= Reading passage =
# Form review and help for son



## outdoorsman89 (Nov 23, 2003)

My son is starting to shoot a little more seriously and I am trying to help him do things as close to right as possible. He is working on form now and I am looking for feedback to provide him. He is 12 yo with a 26.5” draw shooting 40 pounds. I see that he is sticking his front hip out but would like feedback on whatever else he needs to focus on. in the past he was anchoring too far behind his ear in order to get the peep sight closer to his eye so it would fit around the front sight so I am going to have him a bigger peep installed to fix that problem. Does the draw length look right? Thanks for the help and hopefully he can be ready to try some 3D this spring. I know he has a ways to go but want to focus on the right things and be consistent. 

Here are a couple pics to critique. ..


----------



## BearArchery1991 (Jun 23, 2013)

Records from a collection:
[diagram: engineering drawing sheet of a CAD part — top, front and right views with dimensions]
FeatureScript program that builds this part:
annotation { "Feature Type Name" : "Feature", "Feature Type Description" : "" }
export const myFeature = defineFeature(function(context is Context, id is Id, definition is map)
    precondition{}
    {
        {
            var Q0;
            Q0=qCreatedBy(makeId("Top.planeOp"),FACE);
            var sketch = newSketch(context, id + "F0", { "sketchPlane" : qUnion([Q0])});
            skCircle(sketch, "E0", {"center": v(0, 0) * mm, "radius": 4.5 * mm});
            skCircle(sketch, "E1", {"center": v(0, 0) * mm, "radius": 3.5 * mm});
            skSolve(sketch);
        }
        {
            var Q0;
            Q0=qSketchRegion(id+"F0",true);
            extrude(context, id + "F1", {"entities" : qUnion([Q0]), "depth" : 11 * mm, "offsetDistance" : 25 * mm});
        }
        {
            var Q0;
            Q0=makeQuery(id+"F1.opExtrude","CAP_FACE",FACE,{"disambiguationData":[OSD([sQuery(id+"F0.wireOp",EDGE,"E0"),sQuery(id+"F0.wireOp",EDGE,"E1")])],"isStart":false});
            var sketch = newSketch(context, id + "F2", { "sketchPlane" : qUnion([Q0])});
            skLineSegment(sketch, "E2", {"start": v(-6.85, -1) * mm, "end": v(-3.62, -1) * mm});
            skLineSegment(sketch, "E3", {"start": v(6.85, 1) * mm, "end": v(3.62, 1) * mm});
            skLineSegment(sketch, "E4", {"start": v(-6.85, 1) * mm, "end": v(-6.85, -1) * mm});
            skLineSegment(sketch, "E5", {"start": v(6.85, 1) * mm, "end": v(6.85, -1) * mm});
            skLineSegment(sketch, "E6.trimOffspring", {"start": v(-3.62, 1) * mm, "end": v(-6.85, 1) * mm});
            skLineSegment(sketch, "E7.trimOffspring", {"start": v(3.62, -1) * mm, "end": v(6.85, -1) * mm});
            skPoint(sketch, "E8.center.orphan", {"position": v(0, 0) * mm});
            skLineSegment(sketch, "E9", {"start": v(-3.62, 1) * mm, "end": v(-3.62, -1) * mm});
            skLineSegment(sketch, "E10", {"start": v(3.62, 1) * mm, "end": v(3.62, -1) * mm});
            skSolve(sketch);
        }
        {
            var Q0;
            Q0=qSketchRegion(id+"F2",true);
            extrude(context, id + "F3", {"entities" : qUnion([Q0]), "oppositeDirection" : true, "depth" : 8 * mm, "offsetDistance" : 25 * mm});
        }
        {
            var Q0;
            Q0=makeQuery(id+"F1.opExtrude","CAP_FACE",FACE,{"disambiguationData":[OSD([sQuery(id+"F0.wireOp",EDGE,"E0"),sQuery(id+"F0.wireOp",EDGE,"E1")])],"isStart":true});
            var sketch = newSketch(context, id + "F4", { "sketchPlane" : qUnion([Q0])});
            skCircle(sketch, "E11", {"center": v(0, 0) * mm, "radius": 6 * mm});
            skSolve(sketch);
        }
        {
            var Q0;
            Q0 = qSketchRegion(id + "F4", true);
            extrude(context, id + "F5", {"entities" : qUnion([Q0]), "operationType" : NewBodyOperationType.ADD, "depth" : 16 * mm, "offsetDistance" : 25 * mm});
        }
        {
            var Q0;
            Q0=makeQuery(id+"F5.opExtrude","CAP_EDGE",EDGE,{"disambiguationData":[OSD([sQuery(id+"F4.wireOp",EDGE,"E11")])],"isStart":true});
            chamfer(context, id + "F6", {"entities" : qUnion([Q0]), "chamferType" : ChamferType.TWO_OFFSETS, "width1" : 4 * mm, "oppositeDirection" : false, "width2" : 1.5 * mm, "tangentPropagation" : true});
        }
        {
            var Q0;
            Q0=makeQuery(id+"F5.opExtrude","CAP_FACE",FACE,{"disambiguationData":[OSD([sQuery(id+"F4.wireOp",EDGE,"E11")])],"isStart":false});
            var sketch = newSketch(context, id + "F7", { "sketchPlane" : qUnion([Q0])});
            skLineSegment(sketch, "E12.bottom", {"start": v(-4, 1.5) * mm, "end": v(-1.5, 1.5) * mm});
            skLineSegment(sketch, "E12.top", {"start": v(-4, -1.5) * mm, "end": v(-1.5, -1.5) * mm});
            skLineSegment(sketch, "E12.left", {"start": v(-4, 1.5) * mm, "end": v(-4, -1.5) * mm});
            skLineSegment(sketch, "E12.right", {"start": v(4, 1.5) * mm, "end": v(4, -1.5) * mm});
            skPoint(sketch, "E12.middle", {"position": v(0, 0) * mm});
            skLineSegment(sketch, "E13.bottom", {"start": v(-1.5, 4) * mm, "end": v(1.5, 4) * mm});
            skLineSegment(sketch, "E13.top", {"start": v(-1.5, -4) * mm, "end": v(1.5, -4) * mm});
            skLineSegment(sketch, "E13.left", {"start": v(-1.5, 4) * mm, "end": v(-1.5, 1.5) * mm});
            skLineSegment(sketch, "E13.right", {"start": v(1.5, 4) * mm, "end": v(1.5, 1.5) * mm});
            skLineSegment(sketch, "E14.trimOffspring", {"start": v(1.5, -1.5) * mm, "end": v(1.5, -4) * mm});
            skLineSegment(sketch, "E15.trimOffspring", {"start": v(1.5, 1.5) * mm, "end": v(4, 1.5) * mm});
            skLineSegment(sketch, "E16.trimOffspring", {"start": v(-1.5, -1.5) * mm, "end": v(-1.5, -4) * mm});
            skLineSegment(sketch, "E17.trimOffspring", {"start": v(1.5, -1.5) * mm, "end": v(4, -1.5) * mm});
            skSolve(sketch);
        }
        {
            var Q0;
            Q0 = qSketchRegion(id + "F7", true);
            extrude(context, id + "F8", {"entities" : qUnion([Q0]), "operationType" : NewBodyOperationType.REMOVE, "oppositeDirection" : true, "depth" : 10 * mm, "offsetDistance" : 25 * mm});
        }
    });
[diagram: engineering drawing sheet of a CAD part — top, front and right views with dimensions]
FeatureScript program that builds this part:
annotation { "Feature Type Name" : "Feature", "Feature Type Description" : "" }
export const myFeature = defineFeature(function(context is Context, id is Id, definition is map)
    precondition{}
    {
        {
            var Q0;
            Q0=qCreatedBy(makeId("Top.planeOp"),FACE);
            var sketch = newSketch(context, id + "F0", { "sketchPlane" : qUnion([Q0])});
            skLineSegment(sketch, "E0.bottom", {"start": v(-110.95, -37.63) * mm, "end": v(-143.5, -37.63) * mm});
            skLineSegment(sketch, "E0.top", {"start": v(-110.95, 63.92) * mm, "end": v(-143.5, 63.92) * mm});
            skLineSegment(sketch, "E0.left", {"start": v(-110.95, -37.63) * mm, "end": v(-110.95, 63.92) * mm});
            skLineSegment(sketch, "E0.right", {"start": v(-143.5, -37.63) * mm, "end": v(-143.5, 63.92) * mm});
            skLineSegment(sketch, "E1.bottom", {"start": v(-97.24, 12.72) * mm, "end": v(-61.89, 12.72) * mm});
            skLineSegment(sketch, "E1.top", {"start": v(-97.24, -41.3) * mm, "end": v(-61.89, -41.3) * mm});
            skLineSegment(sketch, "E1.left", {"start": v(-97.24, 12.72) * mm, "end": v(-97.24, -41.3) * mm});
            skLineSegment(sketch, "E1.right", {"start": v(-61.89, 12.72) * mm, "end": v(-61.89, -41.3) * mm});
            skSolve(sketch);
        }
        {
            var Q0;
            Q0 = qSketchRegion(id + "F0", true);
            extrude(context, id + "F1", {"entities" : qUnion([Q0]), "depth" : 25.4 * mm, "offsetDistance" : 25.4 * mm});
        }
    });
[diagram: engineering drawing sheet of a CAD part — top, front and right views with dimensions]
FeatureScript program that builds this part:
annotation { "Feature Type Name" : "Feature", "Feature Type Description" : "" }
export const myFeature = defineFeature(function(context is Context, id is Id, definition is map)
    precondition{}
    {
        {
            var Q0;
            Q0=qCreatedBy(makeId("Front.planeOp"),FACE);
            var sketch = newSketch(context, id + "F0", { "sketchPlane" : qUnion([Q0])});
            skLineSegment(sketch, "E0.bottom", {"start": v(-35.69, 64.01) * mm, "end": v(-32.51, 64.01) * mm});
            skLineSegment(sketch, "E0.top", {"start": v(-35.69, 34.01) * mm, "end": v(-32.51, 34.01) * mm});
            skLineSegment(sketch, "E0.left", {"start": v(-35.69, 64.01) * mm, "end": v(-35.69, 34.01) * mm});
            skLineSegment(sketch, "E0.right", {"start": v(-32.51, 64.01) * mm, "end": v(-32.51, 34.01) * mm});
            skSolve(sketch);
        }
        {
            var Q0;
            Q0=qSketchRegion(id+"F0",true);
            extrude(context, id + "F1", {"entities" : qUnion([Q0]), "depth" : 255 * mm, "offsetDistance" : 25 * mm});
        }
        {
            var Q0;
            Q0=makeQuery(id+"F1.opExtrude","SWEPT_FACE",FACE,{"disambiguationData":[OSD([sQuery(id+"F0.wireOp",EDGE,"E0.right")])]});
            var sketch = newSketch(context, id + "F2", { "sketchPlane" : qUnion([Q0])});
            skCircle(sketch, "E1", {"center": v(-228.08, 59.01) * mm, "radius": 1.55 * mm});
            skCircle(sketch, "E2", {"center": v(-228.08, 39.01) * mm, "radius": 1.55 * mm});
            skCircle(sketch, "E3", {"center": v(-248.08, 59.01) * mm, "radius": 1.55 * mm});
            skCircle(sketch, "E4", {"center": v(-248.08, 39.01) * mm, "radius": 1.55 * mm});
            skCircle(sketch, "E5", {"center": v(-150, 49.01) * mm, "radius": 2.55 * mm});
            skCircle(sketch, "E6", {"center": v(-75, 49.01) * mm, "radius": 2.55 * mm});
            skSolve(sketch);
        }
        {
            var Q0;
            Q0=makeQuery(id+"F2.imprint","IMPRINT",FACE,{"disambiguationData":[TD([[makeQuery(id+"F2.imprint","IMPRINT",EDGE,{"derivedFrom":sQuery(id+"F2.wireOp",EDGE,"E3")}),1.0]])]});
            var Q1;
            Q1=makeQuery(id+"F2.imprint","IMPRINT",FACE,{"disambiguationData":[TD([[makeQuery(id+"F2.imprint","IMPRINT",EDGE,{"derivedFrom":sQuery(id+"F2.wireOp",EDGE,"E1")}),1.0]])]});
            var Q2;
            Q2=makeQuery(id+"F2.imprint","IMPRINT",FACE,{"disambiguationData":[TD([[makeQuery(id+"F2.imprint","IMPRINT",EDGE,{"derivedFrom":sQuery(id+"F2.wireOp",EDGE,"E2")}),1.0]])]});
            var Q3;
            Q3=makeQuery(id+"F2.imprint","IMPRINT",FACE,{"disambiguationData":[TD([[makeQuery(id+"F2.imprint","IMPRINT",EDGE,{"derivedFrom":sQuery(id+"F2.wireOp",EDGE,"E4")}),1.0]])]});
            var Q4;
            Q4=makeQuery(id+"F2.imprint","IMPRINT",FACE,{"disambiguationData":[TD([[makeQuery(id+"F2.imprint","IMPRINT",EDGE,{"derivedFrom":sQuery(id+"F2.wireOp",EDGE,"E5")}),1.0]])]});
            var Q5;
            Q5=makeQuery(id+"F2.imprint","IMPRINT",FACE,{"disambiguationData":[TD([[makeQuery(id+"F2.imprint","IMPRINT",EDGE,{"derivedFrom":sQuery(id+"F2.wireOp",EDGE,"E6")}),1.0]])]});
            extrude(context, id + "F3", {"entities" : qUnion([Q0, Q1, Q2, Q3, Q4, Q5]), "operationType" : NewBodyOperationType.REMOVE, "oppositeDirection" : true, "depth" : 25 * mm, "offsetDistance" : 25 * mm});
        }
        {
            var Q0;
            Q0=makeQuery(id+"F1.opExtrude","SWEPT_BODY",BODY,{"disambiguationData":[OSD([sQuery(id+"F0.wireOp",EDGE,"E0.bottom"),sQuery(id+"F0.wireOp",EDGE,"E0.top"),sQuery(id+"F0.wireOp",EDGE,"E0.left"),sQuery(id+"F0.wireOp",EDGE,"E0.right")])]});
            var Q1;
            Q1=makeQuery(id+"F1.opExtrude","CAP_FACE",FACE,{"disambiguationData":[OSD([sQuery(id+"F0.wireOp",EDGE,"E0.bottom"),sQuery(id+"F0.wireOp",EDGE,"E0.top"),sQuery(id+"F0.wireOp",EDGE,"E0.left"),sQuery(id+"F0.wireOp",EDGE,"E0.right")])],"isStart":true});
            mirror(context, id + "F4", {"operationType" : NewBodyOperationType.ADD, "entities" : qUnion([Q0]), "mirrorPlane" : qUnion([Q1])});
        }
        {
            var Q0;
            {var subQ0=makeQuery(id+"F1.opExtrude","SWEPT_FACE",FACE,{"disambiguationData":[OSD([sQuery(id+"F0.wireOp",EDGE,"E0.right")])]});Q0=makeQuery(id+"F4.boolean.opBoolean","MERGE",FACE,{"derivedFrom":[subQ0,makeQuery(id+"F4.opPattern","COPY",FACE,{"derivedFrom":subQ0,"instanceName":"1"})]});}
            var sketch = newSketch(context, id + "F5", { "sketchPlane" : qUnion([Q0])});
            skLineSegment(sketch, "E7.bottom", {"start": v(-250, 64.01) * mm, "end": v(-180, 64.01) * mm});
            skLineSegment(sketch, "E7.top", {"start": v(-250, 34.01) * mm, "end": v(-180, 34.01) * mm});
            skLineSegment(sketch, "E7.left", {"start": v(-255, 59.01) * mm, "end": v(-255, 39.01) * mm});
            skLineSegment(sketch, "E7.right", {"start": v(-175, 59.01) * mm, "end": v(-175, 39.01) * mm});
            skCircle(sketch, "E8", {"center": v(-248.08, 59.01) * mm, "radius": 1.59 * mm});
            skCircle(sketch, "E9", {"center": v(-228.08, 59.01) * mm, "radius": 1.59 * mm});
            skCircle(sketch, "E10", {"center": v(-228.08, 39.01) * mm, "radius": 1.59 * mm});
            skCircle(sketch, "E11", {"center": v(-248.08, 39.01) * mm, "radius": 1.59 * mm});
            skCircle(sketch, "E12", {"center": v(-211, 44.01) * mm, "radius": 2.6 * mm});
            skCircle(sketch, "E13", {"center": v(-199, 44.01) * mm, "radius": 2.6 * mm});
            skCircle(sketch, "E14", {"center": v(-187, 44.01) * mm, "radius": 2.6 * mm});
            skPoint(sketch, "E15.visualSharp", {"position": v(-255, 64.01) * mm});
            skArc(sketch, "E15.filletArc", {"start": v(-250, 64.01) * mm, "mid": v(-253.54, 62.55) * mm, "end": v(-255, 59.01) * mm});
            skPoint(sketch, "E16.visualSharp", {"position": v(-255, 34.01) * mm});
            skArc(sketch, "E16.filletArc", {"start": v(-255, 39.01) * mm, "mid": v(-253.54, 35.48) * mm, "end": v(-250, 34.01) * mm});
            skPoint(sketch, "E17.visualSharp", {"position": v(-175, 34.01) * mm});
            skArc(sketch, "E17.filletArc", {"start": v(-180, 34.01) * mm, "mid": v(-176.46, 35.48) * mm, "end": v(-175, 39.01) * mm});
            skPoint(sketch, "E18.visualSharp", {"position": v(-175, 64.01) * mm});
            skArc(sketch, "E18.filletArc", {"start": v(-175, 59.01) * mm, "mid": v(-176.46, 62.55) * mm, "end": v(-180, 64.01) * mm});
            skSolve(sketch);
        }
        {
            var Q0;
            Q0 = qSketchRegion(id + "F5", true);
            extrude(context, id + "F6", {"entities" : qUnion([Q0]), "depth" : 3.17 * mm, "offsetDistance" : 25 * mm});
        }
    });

= Stated goal 1 =
In the thread on archery form, what change does the father plan to make to fix his son's anchor point?
= Stated goal 2 =
List every figure the first post in the thread on archery form gives to describe the son.
= Stated goal 3 =
Write the next part of the thread on archery form, picking up after its last line.

= Exercise answer 1 =
He plans to have a bigger peep sight installed.

= Exercise answer 2 =
12 years old, a 26.5” draw, 40 pounds

= Exercise answer 3 =
He’s leaned backwards. Draw length is too long. He also isn’t anchoring. Looks like his face is just floating to the side of the string. Get him a kisser button or nose button to help train him with a consistent anchor. Also needs to change his grip. He’s gripping the bow. Needs to be relaxed with knuckles at a 45.


----------



## BearArchery1991 (Jun 23, 2013)

Also just noticed he’s torquing the bow pretty good. That has to do with his grip.


----------



## outdoorsman89 (Nov 23, 2003)

For a kisser button or nose button, won't his anchor need to be further back to allow the string to touch the corner of his mouth or nose?


----------



## Chipalexander (Mar 30, 2017)

outdoorsman89 said:


> For a kisser button or nose button, won't his anchor need to be further back to allow the string to touch the corner of his mouth or nose?


His front hip is kicked out to the left, he is leaning backwards and bow shoulder is up. All a result of incorrect draw length. Once his DL is corrected his release side elbow will also be higher instead of below his ear. In addition, his grip needs to be adjusted for proper location and pressure. Peep will probably need to be adjusted after everything is dialed in. Search for correct posture and hand placement on this site and you will find all kinds of good info, pics and diagrams.


----------



## outdoorsman89 (Nov 23, 2003)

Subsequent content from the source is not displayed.